Not every aspect of the military has anything to do with strategy and tactics, while the chaplaincy has its place but no one with any knowledge or experience of the military would consider it to be of of any strategic or tactical importance.
Not that this stopped Vox from trying to “prove” the non-role of religion in warfare by noting its absence from ancient books on military tactics and strategy. Pretext pretext pretext. Vox knows that there’s more to the military than what Sun Tzu wrote about, but if he can make the observation that Sun Tzu didn’t mention any gods, he can use that (entirely irrelevant) fact as a pretext for claiming that he’s proven Harris and Dawkins wrong about the role played by religion in the lives and conduct of soldiers and civilians.

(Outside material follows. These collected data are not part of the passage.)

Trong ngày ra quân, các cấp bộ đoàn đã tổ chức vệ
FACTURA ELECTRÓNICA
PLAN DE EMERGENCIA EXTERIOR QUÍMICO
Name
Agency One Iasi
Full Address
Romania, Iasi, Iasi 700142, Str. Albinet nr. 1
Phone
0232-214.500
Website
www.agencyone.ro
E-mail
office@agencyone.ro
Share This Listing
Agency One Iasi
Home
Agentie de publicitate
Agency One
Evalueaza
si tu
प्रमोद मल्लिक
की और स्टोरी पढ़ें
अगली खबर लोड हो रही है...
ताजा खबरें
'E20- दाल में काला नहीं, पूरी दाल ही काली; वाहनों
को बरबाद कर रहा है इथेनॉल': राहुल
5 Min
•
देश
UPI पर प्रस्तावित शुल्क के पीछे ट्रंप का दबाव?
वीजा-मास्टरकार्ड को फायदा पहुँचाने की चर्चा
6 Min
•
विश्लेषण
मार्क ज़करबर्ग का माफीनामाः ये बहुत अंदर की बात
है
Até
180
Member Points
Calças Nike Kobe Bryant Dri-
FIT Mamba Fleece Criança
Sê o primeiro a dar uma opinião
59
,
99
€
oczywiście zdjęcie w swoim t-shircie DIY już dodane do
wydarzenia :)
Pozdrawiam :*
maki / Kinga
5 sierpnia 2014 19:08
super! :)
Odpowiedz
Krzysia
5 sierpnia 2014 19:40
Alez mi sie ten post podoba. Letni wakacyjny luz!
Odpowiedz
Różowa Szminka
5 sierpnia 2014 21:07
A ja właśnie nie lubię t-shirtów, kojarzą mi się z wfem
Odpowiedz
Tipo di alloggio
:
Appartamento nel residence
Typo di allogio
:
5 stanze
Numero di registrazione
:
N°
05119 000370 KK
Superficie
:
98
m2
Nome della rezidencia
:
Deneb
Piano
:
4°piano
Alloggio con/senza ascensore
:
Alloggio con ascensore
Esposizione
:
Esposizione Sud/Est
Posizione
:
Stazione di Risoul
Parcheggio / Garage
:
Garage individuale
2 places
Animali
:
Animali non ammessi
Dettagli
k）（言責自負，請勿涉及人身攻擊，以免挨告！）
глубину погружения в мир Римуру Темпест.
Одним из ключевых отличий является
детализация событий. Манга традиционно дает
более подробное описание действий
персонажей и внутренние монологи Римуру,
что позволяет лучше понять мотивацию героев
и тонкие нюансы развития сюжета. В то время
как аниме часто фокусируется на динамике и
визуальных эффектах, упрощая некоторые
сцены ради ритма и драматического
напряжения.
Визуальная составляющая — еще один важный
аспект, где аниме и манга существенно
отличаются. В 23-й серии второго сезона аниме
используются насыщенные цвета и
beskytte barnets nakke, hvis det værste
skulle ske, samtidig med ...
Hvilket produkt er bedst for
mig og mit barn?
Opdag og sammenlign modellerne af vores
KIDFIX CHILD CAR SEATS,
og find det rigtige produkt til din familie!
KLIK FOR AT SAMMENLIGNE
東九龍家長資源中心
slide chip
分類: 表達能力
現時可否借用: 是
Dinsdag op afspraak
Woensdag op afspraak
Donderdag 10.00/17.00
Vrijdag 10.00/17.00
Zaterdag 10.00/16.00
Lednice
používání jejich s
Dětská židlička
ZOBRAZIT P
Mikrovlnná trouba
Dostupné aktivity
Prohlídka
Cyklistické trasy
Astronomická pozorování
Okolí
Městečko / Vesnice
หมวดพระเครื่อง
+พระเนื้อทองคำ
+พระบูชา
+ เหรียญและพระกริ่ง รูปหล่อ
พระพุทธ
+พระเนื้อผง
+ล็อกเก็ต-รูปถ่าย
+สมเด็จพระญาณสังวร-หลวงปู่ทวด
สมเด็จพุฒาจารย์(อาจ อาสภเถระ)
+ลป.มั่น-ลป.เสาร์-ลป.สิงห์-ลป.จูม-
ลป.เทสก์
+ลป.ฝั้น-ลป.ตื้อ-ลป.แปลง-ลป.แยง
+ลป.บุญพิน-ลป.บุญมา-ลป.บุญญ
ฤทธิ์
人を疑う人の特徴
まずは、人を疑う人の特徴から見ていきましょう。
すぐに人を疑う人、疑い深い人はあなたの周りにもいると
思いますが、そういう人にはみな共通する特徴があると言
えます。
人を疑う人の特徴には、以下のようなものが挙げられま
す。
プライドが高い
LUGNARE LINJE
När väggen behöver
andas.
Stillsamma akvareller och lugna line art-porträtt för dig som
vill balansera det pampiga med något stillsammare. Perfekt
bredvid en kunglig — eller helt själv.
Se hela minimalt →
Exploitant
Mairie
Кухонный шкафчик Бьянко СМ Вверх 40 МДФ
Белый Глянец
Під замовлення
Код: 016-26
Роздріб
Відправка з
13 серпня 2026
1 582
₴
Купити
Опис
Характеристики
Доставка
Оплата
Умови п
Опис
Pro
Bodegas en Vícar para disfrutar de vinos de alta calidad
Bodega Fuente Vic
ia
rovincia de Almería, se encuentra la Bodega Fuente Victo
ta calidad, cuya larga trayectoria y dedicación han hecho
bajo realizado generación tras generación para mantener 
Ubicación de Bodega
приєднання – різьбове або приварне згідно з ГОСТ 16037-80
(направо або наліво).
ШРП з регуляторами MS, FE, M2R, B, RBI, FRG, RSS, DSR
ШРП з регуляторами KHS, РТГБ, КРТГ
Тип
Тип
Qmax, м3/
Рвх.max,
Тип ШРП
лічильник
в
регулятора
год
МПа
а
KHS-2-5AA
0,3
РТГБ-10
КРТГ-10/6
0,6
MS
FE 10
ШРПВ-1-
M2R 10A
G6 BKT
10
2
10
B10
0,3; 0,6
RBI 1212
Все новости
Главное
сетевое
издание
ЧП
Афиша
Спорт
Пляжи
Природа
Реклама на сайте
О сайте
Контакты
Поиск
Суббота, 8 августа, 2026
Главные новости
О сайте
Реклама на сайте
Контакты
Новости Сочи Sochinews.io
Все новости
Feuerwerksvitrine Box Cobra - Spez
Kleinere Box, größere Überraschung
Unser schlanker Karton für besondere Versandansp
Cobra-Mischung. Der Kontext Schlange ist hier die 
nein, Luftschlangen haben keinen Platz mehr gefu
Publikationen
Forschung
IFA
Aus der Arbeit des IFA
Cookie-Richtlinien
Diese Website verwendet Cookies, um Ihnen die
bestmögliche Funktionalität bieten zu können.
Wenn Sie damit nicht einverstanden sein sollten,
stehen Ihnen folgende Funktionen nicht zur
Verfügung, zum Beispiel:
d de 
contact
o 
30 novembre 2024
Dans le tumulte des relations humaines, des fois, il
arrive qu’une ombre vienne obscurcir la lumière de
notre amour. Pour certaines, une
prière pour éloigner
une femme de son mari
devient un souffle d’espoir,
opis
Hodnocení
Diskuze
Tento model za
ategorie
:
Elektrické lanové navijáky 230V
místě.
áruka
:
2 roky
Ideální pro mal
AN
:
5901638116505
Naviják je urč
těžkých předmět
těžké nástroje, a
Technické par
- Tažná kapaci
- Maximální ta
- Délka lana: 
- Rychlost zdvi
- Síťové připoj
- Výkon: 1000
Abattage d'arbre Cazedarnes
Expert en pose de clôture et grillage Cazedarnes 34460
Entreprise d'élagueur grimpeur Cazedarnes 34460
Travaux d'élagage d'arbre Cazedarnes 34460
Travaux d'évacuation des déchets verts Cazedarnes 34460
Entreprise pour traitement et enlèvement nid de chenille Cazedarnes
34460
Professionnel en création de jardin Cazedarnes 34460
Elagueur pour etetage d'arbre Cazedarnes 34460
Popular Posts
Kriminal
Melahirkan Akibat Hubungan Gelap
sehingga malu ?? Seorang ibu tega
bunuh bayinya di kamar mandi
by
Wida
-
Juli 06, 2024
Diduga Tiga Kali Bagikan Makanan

He closes with one final update:
He’s now trying to make the bizarre point that admitting the obvious existence of chaplains in some Western armies somehow excuses the complete ignorance of Dawkins and Harris of all things military as they attempt to argue that religious faith is somehow dangerous to mankind.
Those who have read my posts will recognize that I have never remotely said that Dawkins and Harris are completely ignorant about all things military, let alone claiming that the existence of chaplains excuse such a thing. But remember, Vox wants you to think that I am a dishonest reviewer. I’m sure he won’t mind if people judge him by the same standards as he judges me.